Пожилой постоялец, осадивший у порога свою лошадь, едва устроился в снятой им комнате, как под вечер ушел один на берег моря. На ту самую пограничную полосу в несколько десятков ярдов шириной, что на веки отделила живых существ от мертвых вод. Он сидел там и любовался полной луной. Мрачная романтика этого места всегда влекла его словно фивландский магнит. С одной стороны — огни Лангвальда и городской шум, с другой — пустота до самого горизонта, словно край мира и правда находился где-то там, далеко, у самого горизонта.

Шрам испустил тяжкий вздох и провел своей сухой морщинистой рукой по обвисшей коже на шее, где красовался заметный даже сейчас, через много лет, след от петли.

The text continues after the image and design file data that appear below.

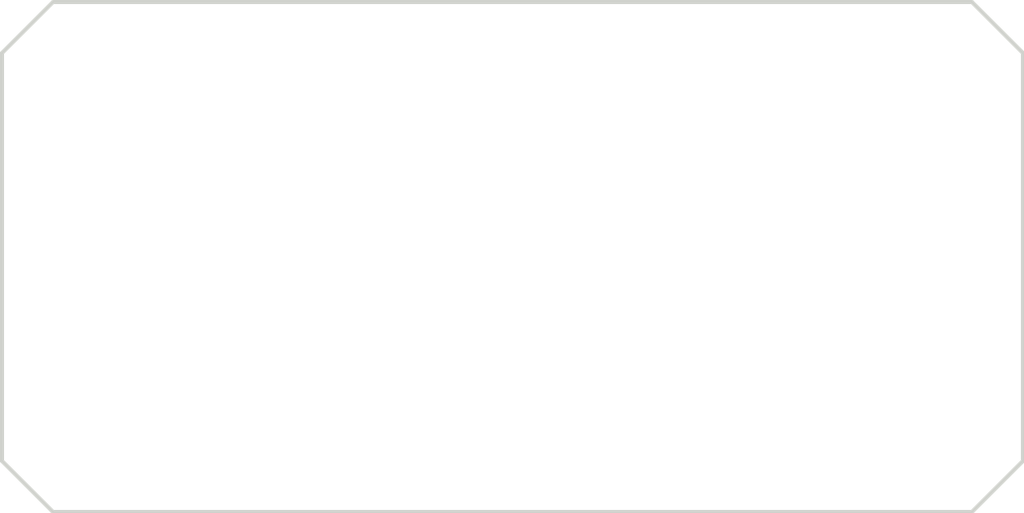
<source format=kicad_pcb>
(kicad_pcb (version 20211014) (generator pcbnew)

  (general
    (thickness 1.6)
  )

  (paper "A4")
  (layers
    (0 "F.Cu" signal)
    (31 "B.Cu" signal)
    (32 "B.Adhes" user "B.Adhesive")
    (33 "F.Adhes" user "F.Adhesive")
    (34 "B.Paste" user)
    (35 "F.Paste" user)
    (36 "B.SilkS" user "B.Silkscreen")
    (37 "F.SilkS" user "F.Silkscreen")
    (38 "B.Mask" user)
    (39 "F.Mask" user)
    (40 "Dwgs.User" user "User.Drawings")
    (41 "Cmts.User" user "User.Comments")
    (42 "Eco1.User" user "User.Eco1")
    (43 "Eco2.User" user "User.Eco2")
    (44 "Edge.Cuts" user)
    (45 "Margin" user)
    (46 "B.CrtYd" user "B.Courtyard")
    (47 "F.CrtYd" user "F.Courtyard")
    (48 "B.Fab" user)
    (49 "F.Fab" user)
    (50 "User.1" user)
    (51 "User.2" user)
    (52 "User.3" user)
    (53 "User.4" user)
    (54 "User.5" user)
    (55 "User.6" user)
    (56 "User.7" user)
    (57 "User.8" user)
    (58 "User.9" user)
  )

  (setup
    (pad_to_mask_clearance 0)
    (aux_axis_origin 139.7 114.3)
    (pcbplotparams
      (layerselection 0x00010fc_ffffffff)
      (disableapertmacros false)
      (usegerberextensions false)
      (usegerberattributes true)
      (usegerberadvancedattributes true)
      (creategerberjobfile true)
      (svguseinch false)
      (svgprecision 6)
      (excludeedgelayer true)
      (plotframeref false)
      (viasonmask false)
      (mode 1)
      (useauxorigin false)
      (hpglpennumber 1)
      (hpglpenspeed 20)
      (hpglpendiameter 15.000000)
      (dxfpolygonmode true)
      (dxfimperialunits true)
      (dxfusepcbnewfont true)
      (psnegative false)
      (psa4output false)
      (plotreference true)
      (plotvalue true)
      (plotinvisibletext false)
      (sketchpadsonfab false)
      (subtractmaskfromsilk false)
      (outputformat 1)
      (mirror false)
      (drillshape 1)
      (scaleselection 1)
      (outputdirectory "")
    )
  )

  (net 0 "")

  (gr_line (start 165.1 102.87) (end 165.1 113.03) (layer "Edge.Cuts") (width 0.1) (tstamp 2a13a351-9f68-4051-9b24-cffe5d171409))
  (gr_line (start 139.7 113.03) (end 140.97 114.3) (layer "Edge.Cuts") (width 0.1) (tstamp a5f5239b-b6a9-4183-b311-08a77df8ff62))
  (gr_line (start 165.1 113.03) (end 163.83 114.3) (layer "Edge.Cuts") (width 0.1) (tstamp b038e500-4e71-47b0-871e-8dc9ae3afd63))
  (gr_line (start 163.83 114.3) (end 140.97 114.3) (layer "Edge.Cuts") (width 0.1) (tstamp b21f0ebb-5677-4d12-b7d4-2a9d6de7b3f0))
  (gr_line (start 163.83 101.6) (end 165.1 102.87) (layer "Edge.Cuts") (width 0.1) (tstamp c0ea6705-a81e-495d-9610-5420b7ed9a71))
  (gr_line (start 139.7 113.03) (end 139.7 102.87) (layer "Edge.Cuts") (width 0.1) (tstamp ce446aee-3caf-4ea4-84d9-ed5753ad8fdb))
  (gr_line (start 140.97 101.6) (end 163.83 101.6) (layer "Edge.Cuts") (width 0.1) (tstamp d85c6ab8-de7a-47d8-a136-3537a884a652))
  (gr_line (start 139.7 102.87) (end 140.97 101.6) (layer "Edge.Cuts") (width 0.1) (tstamp fb9d0eae-4c55-4b04-98c0-2b632b55b003))

)

</source>
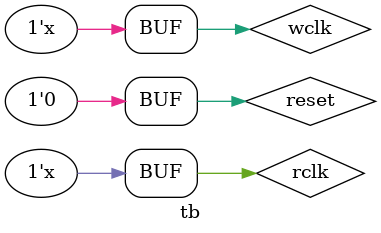
<source format=v>
module tb;
	parameter DEPTH = 4; 
	parameter WIDTH = 16;
	reg wen;
	reg ren;
	reg rclk=0;
	reg wclk=0;
	reg reset=0;
	reg [WIDTH-1:0] data_in=0;
	wire [WIDTH-1:0] data_out;
	dual_clk_FIFO #(DEPTH,WIDTH) fifo(rclk, wclk, reset, wen,ren, data_in, empty_bar, full_bar, data_out);
	
	
	always
		begin
			#25 wclk = ~wclk;
		end
	always
	begin
		#5 rclk = ~rclk;
	end
	always @(negedge wclk)
		begin
			if(full_bar)
			begin 
				data_in=data_in+1;
				wen=1;
			end
			else wen=0;
		end
	always @(negedge rclk)
		begin
			if(empty_bar) ren=1;
			else ren=0;
		end
	
endmodule
		
		
</source>
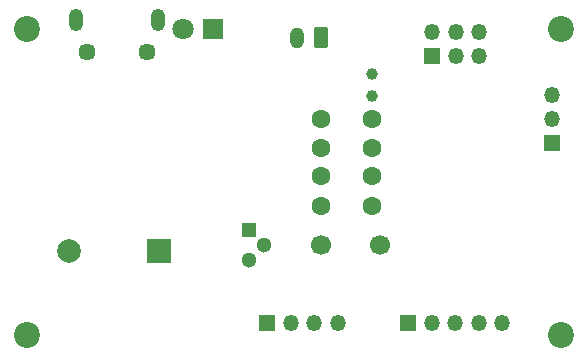
<source format=gbr>
%TF.GenerationSoftware,KiCad,Pcbnew,(5.1.10)-1*%
%TF.CreationDate,2021-12-05T19:53:51+08:00*%
%TF.ProjectId,TomatoClock,546f6d61-746f-4436-9c6f-636b2e6b6963,rev?*%
%TF.SameCoordinates,Original*%
%TF.FileFunction,Soldermask,Bot*%
%TF.FilePolarity,Negative*%
%FSLAX46Y46*%
G04 Gerber Fmt 4.6, Leading zero omitted, Abs format (unit mm)*
G04 Created by KiCad (PCBNEW (5.1.10)-1) date 2021-12-05 19:53:51*
%MOMM*%
%LPD*%
G01*
G04 APERTURE LIST*
%ADD10C,1.600000*%
%ADD11O,1.200000X1.800000*%
%ADD12C,2.200000*%
%ADD13O,1.350000X1.350000*%
%ADD14R,1.350000X1.350000*%
%ADD15C,1.000000*%
%ADD16C,1.700000*%
%ADD17R,1.300000X1.300000*%
%ADD18C,1.300000*%
%ADD19O,1.200000X1.900000*%
%ADD20C,1.450000*%
%ADD21C,1.800000*%
%ADD22R,1.800000X1.800000*%
%ADD23C,2.000000*%
%ADD24R,2.000000X2.000000*%
G04 APERTURE END LIST*
D10*
%TO.C,C3*%
X31750000Y18328000D03*
X31750000Y20828000D03*
%TD*%
D11*
%TO.C,J6*%
X25432000Y27686000D03*
G36*
G01*
X28032000Y28336001D02*
X28032000Y27035999D01*
G75*
G02*
X27782001Y26786000I-249999J0D01*
G01*
X27081999Y26786000D01*
G75*
G02*
X26832000Y27035999I0J249999D01*
G01*
X26832000Y28336001D01*
G75*
G02*
X27081999Y28586000I249999J0D01*
G01*
X27782001Y28586000D01*
G75*
G02*
X28032000Y28336001I0J-249999D01*
G01*
G37*
%TD*%
D12*
%TO.C,H4*%
X47752000Y2540000D03*
%TD*%
%TO.C,H3*%
X47752000Y28448000D03*
%TD*%
%TO.C,H2*%
X2540000Y2540000D03*
%TD*%
%TO.C,H1*%
X2540000Y28448000D03*
%TD*%
D13*
%TO.C,J4*%
X28860000Y3556000D03*
X26860000Y3556000D03*
X24860000Y3556000D03*
D14*
X22860000Y3556000D03*
%TD*%
D13*
%TO.C,J1*%
X40830000Y28162000D03*
X40830000Y26162000D03*
X38830000Y28162000D03*
X38830000Y26162000D03*
X36830000Y28162000D03*
D14*
X36830000Y26162000D03*
%TD*%
D15*
%TO.C,Y2*%
X31750000Y22738000D03*
X31750000Y24638000D03*
%TD*%
D16*
%TO.C,Y1*%
X32432000Y10160000D03*
X27432000Y10160000D03*
%TD*%
D17*
%TO.C,Q1*%
X21336000Y11430000D03*
D18*
X21336000Y8890000D03*
X22606000Y10160000D03*
%TD*%
D13*
%TO.C,J5*%
X42798000Y3556000D03*
X40798000Y3556000D03*
X38798000Y3556000D03*
X36798000Y3556000D03*
D14*
X34798000Y3556000D03*
%TD*%
D19*
%TO.C,J3*%
X6660000Y29177500D03*
X13660000Y29177500D03*
D20*
X7660000Y26477500D03*
X12660000Y26477500D03*
%TD*%
D13*
%TO.C,J2*%
X46990000Y22796000D03*
X46990000Y20796000D03*
D14*
X46990000Y18796000D03*
%TD*%
D21*
%TO.C,D1*%
X15748000Y28448000D03*
D22*
X18288000Y28448000D03*
%TD*%
D10*
%TO.C,C4*%
X27432000Y18328000D03*
X27432000Y20828000D03*
%TD*%
%TO.C,C2*%
X31750000Y15962000D03*
X31750000Y13462000D03*
%TD*%
%TO.C,C1*%
X27432000Y15962000D03*
X27432000Y13462000D03*
%TD*%
D23*
%TO.C,BZ1*%
X6116000Y9652000D03*
D24*
X13716000Y9652000D03*
%TD*%
M02*

</source>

Что-то сдавило горло и он тяжело закашлялся. Продленный заклятиями жизненный путь подходил к концу. Он чувствовал это, хотя бы потому, что очень часто в последнее время сознание посещали назойливыми кошмарами старые воспоминания. Видения, где грубая веревка стягивает горло, и чей-то безжалостный кнут стегает по крупу лошадь, уводя из-под дрожащих ног белокурого юноши последнюю опору, отделяющую его от небытия.

Вместе с остальными пробудилось и еще одно старое воспоминание. Казалось, оно очень давно оставило его, пошатнувшийся после крушения Ордена Стихии Воды, разум: чернокнижник снова видел перед собой злые, горящие во тьме изумрудным пламенем глаза последнего из Xenos — Аира А'Ксеарна. Этот «белобрысый демон» рассек ему лицо саблей, когда триумф был так близок…

Маг помрачнел. Почему опять эти мысли посетили его, ведь этого врага давно нет в живых? Пусть смерть последнего Xenos и не была его заслугой, но к гибели последователей Шрам приложил-таки свою руку, и не раз… А тот триумф должен был стать триумфом молодого аспиранта Синэя, но превратил юношу в того, кого теперь немногие помнили как Шрама. Ирония судьбы состояла в том, что подлинное имя сохранилось только в памяти врагов, последнего из которых маг сокрушил с десяток лет назад. Но время теперь не имело значения. Он обречен на незавидную участь призрака эпохи Сокрушения Идолов, не смея претендовать на спорное в своей почетности звание «наследия».